# Exercise instructions:
The lines to repeat are those below from the one containing "planificación hasta relatos" down to the one containing "Shanghai Disneyland va", both included; reproduce them exactly and nothing else.
[Opening Supplied records section]
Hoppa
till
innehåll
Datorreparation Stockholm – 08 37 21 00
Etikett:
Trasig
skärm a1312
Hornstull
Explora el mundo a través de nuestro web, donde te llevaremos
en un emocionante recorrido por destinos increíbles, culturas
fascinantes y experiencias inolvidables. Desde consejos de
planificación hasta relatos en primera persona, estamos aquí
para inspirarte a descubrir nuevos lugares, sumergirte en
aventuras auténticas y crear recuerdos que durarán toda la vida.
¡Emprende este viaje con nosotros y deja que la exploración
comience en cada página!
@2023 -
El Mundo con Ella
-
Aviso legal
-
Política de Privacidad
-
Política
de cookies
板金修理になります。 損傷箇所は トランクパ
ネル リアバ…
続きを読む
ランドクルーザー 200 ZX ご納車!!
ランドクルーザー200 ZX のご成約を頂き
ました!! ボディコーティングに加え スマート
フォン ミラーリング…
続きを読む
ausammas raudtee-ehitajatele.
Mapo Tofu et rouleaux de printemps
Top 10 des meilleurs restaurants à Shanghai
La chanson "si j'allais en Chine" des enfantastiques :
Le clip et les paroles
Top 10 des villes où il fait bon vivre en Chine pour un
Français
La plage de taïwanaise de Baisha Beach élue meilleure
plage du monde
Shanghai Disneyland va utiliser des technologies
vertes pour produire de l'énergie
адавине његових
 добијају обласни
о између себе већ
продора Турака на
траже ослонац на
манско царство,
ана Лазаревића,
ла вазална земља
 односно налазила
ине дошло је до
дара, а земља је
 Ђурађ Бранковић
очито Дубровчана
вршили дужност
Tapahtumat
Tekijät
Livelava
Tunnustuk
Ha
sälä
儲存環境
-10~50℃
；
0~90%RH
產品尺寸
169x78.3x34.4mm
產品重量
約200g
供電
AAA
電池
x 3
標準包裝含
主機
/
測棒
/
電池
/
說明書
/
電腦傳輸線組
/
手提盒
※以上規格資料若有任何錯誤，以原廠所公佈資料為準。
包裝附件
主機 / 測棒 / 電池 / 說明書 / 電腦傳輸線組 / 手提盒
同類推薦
[Closing Supplied records section]
# Result of this task:
planificación hasta relatos en primera persona, estamos aquí
para inspirarte a descubrir nuevos lugares, sumergirte en
aventuras auténticas y crear recuerdos que durarán toda la vida.
¡Emprende este viaje con nosotros y deja que la exploración
comience en cada página!
@2023 -
El Mundo con Ella
-
Aviso legal
-
Política de Privacidad
-
Política
de cookies
板金修理になります。 損傷箇所は トランクパ
ネル リアバ…
続きを読む
ランドクルーザー 200 ZX ご納車!!
ランドクルーザー200 ZX のご成約を頂き
ました!! ボディコーティングに加え スマート
フォン ミラーリング…
続きを読む
ausammas raudtee-ehitajatele.
Mapo Tofu et rouleaux de printemps
Top 10 des meilleurs restaurants à Shanghai
La chanson "si j'allais en Chine" des enfantastiques :
Le clip et les paroles
Top 10 des villes où il fait bon vivre en Chine pour un
Français
La plage de taïwanaise de Baisha Beach élue meilleure
plage du monde
Shanghai Disneyland va utiliser des technologies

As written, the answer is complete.